In a way, we were just kind of lucky during the 19th and 20th centuries that technology evolved in a way that helped people at the middle of the income distribution. There’s no economic law that says technology has to work that way. And as it happens, a set of technologies that don’t work that way are becoming very important right now.
As you know, many people are underwhelmed by the benefits those technologies have brought us. Here’s something you hear a lot: In the 20th century we put people on the moon. In the 21st century we got Facebook. What do you make of that sentiment?
Even if you go by industrial-age metrics—amount of stuff produced— productivity has been doing great. But if anything, I think that’s an underestimate, because both psychologically and in the data we tend to underweight things that are made of bits versus things that are made of atoms. A rocket blasting off looks really big and impressive. Facebook, which you use to connect with your grandmother, maybe doesn’t look as impressive.
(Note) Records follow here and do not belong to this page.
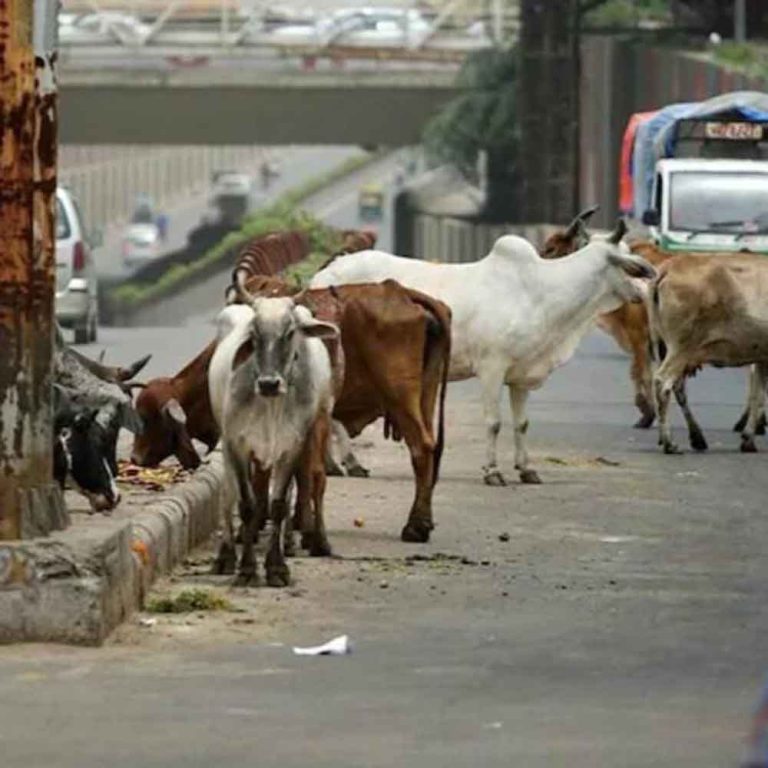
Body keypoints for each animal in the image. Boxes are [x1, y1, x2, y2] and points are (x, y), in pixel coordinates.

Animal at [212, 296, 340, 584]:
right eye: (253, 333)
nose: (269, 383)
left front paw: (277, 566)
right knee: (228, 494)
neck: (271, 405)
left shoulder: (291, 448)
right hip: (226, 443)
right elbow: (247, 505)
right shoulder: (237, 445)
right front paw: (248, 568)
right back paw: (226, 556)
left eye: (290, 332)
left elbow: (278, 504)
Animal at [312, 220, 656, 486]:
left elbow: (522, 423)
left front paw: (526, 469)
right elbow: (494, 422)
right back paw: (348, 463)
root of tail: (324, 274)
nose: (648, 288)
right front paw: (493, 472)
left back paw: (334, 465)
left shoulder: (520, 375)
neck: (541, 292)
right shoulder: (492, 368)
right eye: (630, 264)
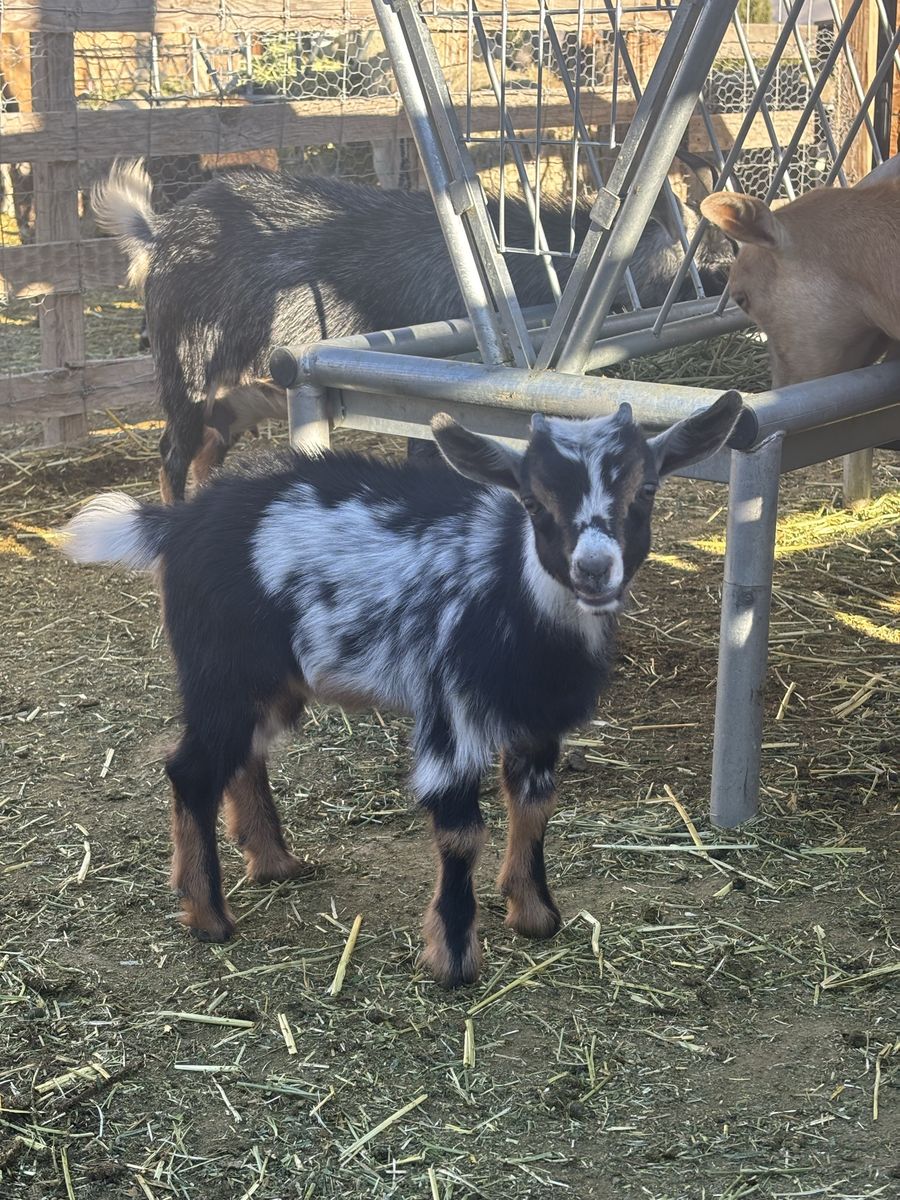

Yet in terms of utility, which is what economists care about, you could make the case that Facebook has made more people happier. People seem to be voting with their hours. They’re spending time communicating with friends and family—showing pictures of their babies or dogs. And I’m not in a position to say, no, that’s an unworthy type of happiness. I’m going to go by what people choose to do. In fact, when we do research on where people are spending their time and what they’re doing, we find that there’s about $300 billion of unmeasured value in all these free goods on the Internet—Wikipedia, Facebook, Google, free music—that don’t get counted in GDP statistics.
But what do we do about the decoupling of productivity and employment? If technology creates a class of permanently underemployed people, the social effects could be awful, and a lot of people are very worried about it.
The first step is to diagnose it correctly—to understand why the economy is changing and why people aren’t doing as well as they used to. We also need to think about inventing new kinds of organizations that work in this new culture. There are a few examples, most of them relatively small, like oDesk or Etsy or Foldit. Foldit is a game you can play on the Web. Humans have very good visual cortexes and are able to identify ways that proteins fold that computers can’t. One of the things you need to do in biomedicine is understand how a particular sequence of amino acids codes for a particular protein shape, and it turns out that computers can’t do that—but humans are very good. It’s a more practical version of humans and computers playing chess together to beat other computers.
We need to unleash entrepreneurs to find more places where humans have capabilities that machines don’t have, and where the two of them working together can create more value than just the machines alone could—what we call racing with the machine. Just as they did a century ago when people were no longer needed on the farm, people came up with whole new industries. We’re not doing that as well as we could be and have to try to jump-start that.